- **Passage**
◇ ◇ ◇

If there’s one thing that I’m not, it’s a visual artist. I can’t draw and I struggle to paint unless it involves little more than pouring gobs of acrylics and just spreading it around a palette as though I’m icing a cake. It’s not my sense of color that’s the struggle, but rather the conveyance of anything life-like or even reminiscent of some thing. Anything. It’s the problem of getting the visuals of my mind to translate to the canvas.
Sure, in saying that, I set myself up. I have absolutely no authority to say the things that I’m about to. And some might wonder if I should. Is it fair to throw stones at a media campaign whose only intention is the betterment of society? Probably not, but I can’t keep it to myself any longer.
And all in all, this shit is really so bad, that it’s pretty awesome.
Exhibit A:
I first noticed this poster on Davie Street a couple of weeks ago, and since then have seen 2 other varieties in various locations around town. I was so dumbfounded by the thing that I had to stop for a moment and take it all in.
First off, obviously enough, it’s blatant. Obviously. What a better way to sell gay men something then have it regarding sex and nudity. But it’s not the blatant suggestions of sexual intercourse and bondage that bothers me, it’s just about everything else. Perhaps it was the bizarre proportions of everything in the picture, or maybe the fact that Tarzan looks more like Kenny G than an apparently attractive hero.
Was this some organization’s attempt at re-creating the stimulation that house-wives feel when they pick up a Harlequin Romance at the grocery store?

◇ ◇ ◇

- **Required action**
In the passage, why does the writer stop for a moment after first seeing the poster on Davie Street? The listing after the passage has nothing to do with it.

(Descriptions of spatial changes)
◇ ◇ ◇

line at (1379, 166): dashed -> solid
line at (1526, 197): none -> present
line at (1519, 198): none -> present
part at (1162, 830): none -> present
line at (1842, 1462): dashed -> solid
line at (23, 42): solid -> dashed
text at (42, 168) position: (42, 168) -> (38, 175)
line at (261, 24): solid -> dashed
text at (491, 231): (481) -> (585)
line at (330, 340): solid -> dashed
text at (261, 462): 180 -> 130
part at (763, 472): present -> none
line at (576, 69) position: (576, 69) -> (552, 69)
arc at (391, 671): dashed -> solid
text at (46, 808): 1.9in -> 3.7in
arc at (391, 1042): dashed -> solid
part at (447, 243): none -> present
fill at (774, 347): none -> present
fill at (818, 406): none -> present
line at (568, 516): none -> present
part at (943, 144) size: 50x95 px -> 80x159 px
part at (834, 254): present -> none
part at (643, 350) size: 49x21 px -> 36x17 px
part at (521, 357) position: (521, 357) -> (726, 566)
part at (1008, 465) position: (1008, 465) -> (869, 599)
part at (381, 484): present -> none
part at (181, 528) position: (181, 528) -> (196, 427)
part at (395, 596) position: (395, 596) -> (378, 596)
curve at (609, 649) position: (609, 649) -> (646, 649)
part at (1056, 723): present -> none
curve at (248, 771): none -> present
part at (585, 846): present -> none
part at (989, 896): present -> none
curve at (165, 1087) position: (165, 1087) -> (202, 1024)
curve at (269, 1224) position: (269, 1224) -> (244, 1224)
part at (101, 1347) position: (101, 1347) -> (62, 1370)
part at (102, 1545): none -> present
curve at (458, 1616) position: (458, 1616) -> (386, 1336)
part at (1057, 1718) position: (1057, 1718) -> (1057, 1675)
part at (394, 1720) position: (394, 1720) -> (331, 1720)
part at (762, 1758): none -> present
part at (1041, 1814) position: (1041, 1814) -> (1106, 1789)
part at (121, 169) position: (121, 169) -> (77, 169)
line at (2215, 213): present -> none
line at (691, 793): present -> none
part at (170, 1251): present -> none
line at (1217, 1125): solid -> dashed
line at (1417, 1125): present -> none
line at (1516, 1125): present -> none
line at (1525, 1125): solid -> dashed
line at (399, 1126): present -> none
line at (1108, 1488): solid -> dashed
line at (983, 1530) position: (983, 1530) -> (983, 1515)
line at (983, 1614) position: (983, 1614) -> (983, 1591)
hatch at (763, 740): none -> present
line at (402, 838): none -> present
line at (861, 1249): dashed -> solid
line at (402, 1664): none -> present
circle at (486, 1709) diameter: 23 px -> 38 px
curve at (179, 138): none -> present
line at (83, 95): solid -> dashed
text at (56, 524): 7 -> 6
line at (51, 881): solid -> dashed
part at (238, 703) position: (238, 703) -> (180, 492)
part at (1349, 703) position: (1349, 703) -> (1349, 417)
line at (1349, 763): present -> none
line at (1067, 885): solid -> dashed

◇ ◇ ◇

- **Response**
The writer was so dumbfounded by the poster that they had to stop and take it all in.